Called “part urban think tank, community centre and public gathering space”, this mobile laboratory will, for the next six weeks, address challenges and opportunities in balancing individual versus collective comfort related to public space in Mumbai.
The Lab, supported by the BMW Group, was launched in New York last year before making its Berlin halt in August this year. Unlike the previous two cities, the Lab in Mumbai is presented in collaboration with an existing cultural institution, the Dr Bhau Daji Lad Museum in Byculla. Secondly, the Mumbai Lab, apart from its central site at the backyard of the museum, is designed like an Indian wedding/festival mandap using local materials like bamboo, and has five off-sites from where a travelling satellite Lab will engage with the public.

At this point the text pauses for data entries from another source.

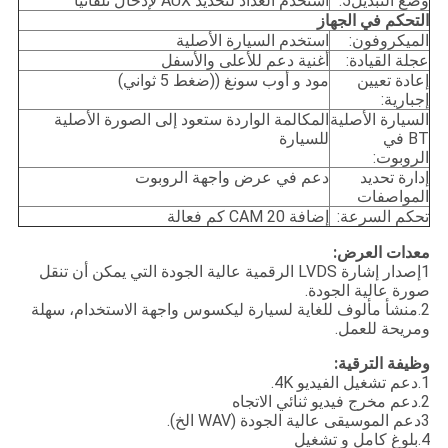
وضع التبديل5:
استخدم العداد لتحديد AUX لإدخال تلقائيًا
التحكم في الجهاز
الميكروفون:
استخدم السيارة الأصلية
عجلة القيادة:
أغنية دعم للأعلى والأسفل
إعادة تعيين
مود و أوب سونغ ((ضغط 5 ثواني)
إجبارية:
السيارة الأصلية
المكالمة الواردة ستعود إلى الصورة الأصلية
BT في
للسيارة
الروبوت:
إدارة تحديد
دعم في عرض واجهة الروبوت
المواصفات
تحكم السرعة:
إضافة CAM 20 كم فعالة
معدات العرض:
1إصدار إشارة LVDS الرقمية عالية الجودة التي يمكن أن تنقل
صورة عالية الجودة.
2.منشأ مألوف للغاية لسيارة ليكسوس واجهة الاستخدام، سهلة
ومريحة للعمل.
وظيفة الترقية:
1.دعم تشغيل الفيديو 4K.
2.دعم مخرج فيديو ثنائي الاتجاه
3دعم الموسيقى عالية الجودة (WAV الخ).
4.بلوغ كامل و تشغيل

The Lab projects include both design and research with local organisations. A research project with Partners for Urban Knowledge, Action and Research seeks to understand how community perceives privacy. There is an international design competition asking students and professionals to re-imagine the Kala Nagar traffic junction in Bandra, one of the busiest traffic spots in Mumbai, with new public space and pedestrian functions. The Land Link design project, developed by Neville Mars, a Dutch architect and one of the four-member Mumbai Lab team, is about exploring ways to refit some of Mumbai’s old water pipe infrastructure, like the 120-year-old, 75-km Tansa pipeline, for public good. It is believed that within the foreseeable future, these pipelines will lose functionality, while their actual infrastructure probably will remain in place. In his pilot project, for the specific stretch of pipes that run between Dharavi and Bandra, Mars designs three distinct layers placed on top of the pipes, creating an auto rickshaw highway and a pedestrian connection between different neighbourhoods, and at the same time providing a large public space at the heart of the city.
According to Mumbai Lab curator David van der Leer, the programmes include design projects, participatory studies, tours, talks, workshops, film screenings and cultural activities that reflect the unique conditions and challenges of Mumbai. “Everyone who lives in Mumbai has a stake in its future, and, therefore, the lab is designed to bring everyone together to address issues related to urban life in Mumbai,” says Leer.
Naming the initiative as a ‘lab’, according to Armstrong, was “deliberate”. “We wanted to make it semi-scientific. We wanted real people and results, too.”
Tasneem Mehta, managing trustee and honorary director, Dr Bhau Daji Lad Museum, thinks the Lab is about “thinking through” issues related to urban life. “It is about ideas, and the world of tomorrow is about ideas,” says Mehta, who is inviting city’s crucial decision-makers like the director of Mumbai Metropolitan Region Development Authority and urban planners from the Municipal Corporation of Greater Mumbai.
While the Lab is an exploration of ideas and offers to create forward-looking vision for urban life, implementing some of those radical ideas may take years.
The BMW Guggenheim Lab is scheduled to travel to nine cities worldwide in a period of six years; three down and six more to go in the exploration of public space and urban life.